Here are some interesting snippets from the trading update over at http://www.investegate.co.uk/Article.aspx?id=201103281624237646D : "As reported on 12 January 2011, underlying volume growth in the third quarter had been generally lower than expected ... Since them, fourth quarter volumes in our parcels business have been subdued ... the Board intends to recommend an unchanged final dividend ... current economic conditions may continue to hinder our growth".
I notice that earlier this month, The Star (http://www.thestar.co.uk/news/business/magn_ificent_move_for_uk_mail_group_1_3158261) reported that UK Mail (LON:UKM) had moved its South Yorkshire operation to bigger premises. This ties in with the mention of growth by the directors.

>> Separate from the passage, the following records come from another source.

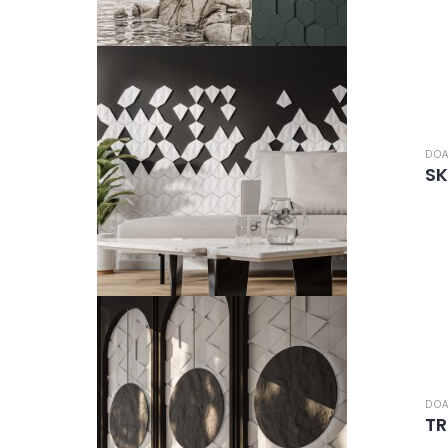
DOA
SK
DOA
TR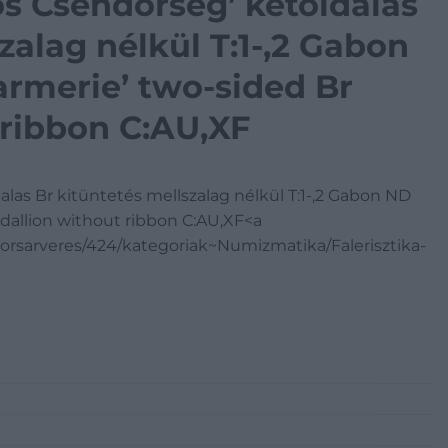
s Csendőrség’ kétoldalas
zalag nélkül T:1-,2 Gabon
rmerie’ two-sided Br
 ribbon C:AU,XF
as Br kitüntetés mellszalag nélkül T:1-,2 Gabon ND
dallion without ribbon C:AU,XF<a
orsarveres/424/kategoriak~Numizmatika/Falerisztika-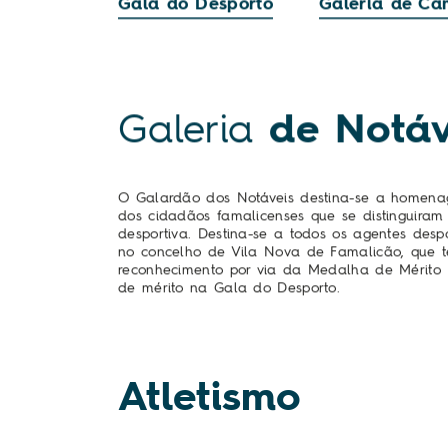
Gala do Desporto
Galeria de C
Galeria
de Notáv
O Galardão dos Notáveis destina-se a homenag
dos cidadãos famalicenses que se distinguiram
desportiva. Destina-se a todos os agentes despo
no concelho de Vila Nova de Famalicão, que t
reconhecimento por via da Medalha de Mérito 
de mérito na Gala do Desporto.
Atletismo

The balance sheet of UK Mail (LON:UKM) is solid, and it looks likely that the divvie will be maintained. At over 6pc, that's a generous yield. I also notice that the price to free cash flow is is under 10, and is the kind of company that someone like Berkowitz might be interested in. The company's ROE has been consistently high throughout the last decade, although net profit margins have taken a beating during the last five years. It looks like this company is going to make investors sweat for their money; but I think that now would be the wrong time to bail out on it.
Hi Blippy
It's all in the timing! As "profit warnings" go, I've seen worse and profits coming in 10% or so below prior year shouldn't cause the end of the world, particularly given the strong balalnce sheet. It's reassuring to see that dividend is being maintained, which gives some reassurance that profits are still turning to cash (unless they are raiding the piggy bank). It will interesting to see what extent the profit shortfall is caused by "one-offs" (I hate the excuse of the snow, but at least we can all relate to it) and what is caused by softer trading, which is more of a worry.
My fundamental view of the company hasn't changed and I've topped up, bringing my average cost to below 300p. Who knows where the floor is, but I'm buying for the long-term.